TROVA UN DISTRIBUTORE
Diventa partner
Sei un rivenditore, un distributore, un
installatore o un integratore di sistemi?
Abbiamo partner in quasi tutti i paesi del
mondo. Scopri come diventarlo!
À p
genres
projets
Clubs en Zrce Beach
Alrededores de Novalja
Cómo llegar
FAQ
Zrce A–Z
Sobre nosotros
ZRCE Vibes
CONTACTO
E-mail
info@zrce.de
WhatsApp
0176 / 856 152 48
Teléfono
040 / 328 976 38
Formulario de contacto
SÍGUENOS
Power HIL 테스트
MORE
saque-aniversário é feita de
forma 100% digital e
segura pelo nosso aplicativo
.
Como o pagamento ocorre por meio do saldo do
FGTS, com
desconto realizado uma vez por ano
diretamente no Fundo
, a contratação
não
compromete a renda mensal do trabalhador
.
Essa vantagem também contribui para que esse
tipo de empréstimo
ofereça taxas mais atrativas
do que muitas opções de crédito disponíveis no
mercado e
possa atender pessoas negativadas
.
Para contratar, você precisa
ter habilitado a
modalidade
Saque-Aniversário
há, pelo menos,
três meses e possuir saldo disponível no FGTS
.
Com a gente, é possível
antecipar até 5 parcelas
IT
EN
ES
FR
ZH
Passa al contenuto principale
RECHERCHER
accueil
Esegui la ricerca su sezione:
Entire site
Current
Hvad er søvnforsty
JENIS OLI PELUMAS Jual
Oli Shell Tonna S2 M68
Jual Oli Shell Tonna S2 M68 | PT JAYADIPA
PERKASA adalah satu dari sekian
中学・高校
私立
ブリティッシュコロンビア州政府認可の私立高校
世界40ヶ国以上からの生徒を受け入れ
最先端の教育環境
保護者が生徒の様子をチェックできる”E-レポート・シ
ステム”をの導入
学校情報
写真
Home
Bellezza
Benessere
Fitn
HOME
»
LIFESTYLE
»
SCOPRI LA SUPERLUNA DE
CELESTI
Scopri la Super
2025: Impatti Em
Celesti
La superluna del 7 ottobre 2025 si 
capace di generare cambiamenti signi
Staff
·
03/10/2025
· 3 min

********************

[EXERCISE DESCRIPTION]: Report each line of the listing above that contains the word "pelo".

[OUTPUT OF THE EXERCISE]:
segura pelo nosso aplicativo
há, pelo menos,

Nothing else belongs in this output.